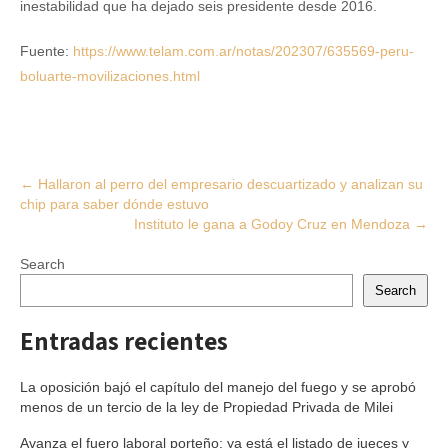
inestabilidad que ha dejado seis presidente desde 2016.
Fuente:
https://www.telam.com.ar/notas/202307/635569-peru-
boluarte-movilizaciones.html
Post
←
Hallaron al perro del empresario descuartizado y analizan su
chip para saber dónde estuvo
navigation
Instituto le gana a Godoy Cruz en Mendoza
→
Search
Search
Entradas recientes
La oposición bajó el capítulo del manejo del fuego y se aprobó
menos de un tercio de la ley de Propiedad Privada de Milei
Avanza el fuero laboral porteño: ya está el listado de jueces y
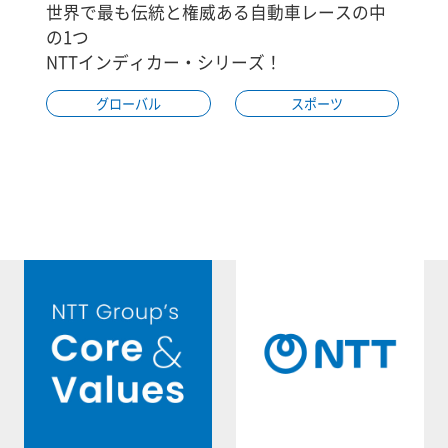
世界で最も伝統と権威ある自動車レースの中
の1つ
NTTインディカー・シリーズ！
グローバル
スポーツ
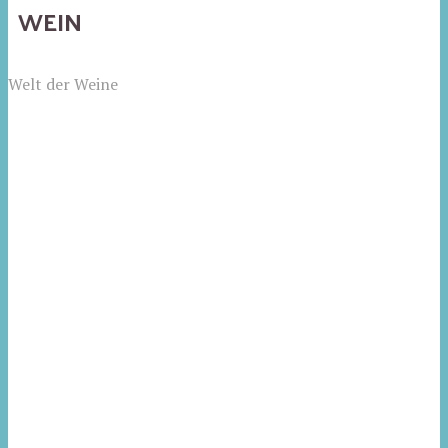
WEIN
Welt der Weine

--

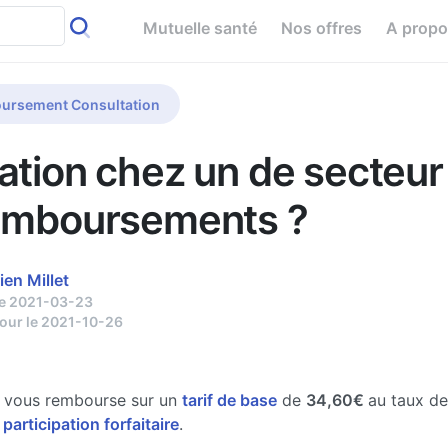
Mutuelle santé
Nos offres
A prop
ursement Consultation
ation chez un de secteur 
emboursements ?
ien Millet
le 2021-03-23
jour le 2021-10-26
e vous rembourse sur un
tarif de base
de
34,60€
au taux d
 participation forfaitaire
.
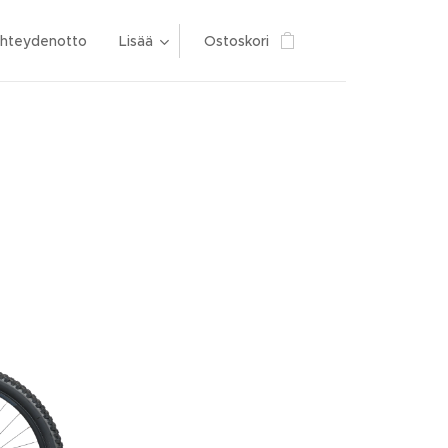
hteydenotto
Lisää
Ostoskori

* _PROBLEM TO WORK ON_
In the records above, find the line containing "Instituto le gana a Godoy Cruz en Mendoza" and the line containing "Welt der Weine", then give both of them again word for word along with every line between. Omit any pictures.

* _TASK SOLUTION_
Instituto le gana a Godoy Cruz en Mendoza
→
Search
Search
Entradas recientes
La oposición bajó el capítulo del manejo del fuego y se aprobó
menos de un tercio de la ley de Propiedad Privada de Milei
Avanza el fuero laboral porteño: ya está el listado de jueces y
世界で最も伝統と権威ある自動車レースの中
の1つ
NTTインディカー・シリーズ！
グローバル
スポーツ
WEIN
Welt der Weine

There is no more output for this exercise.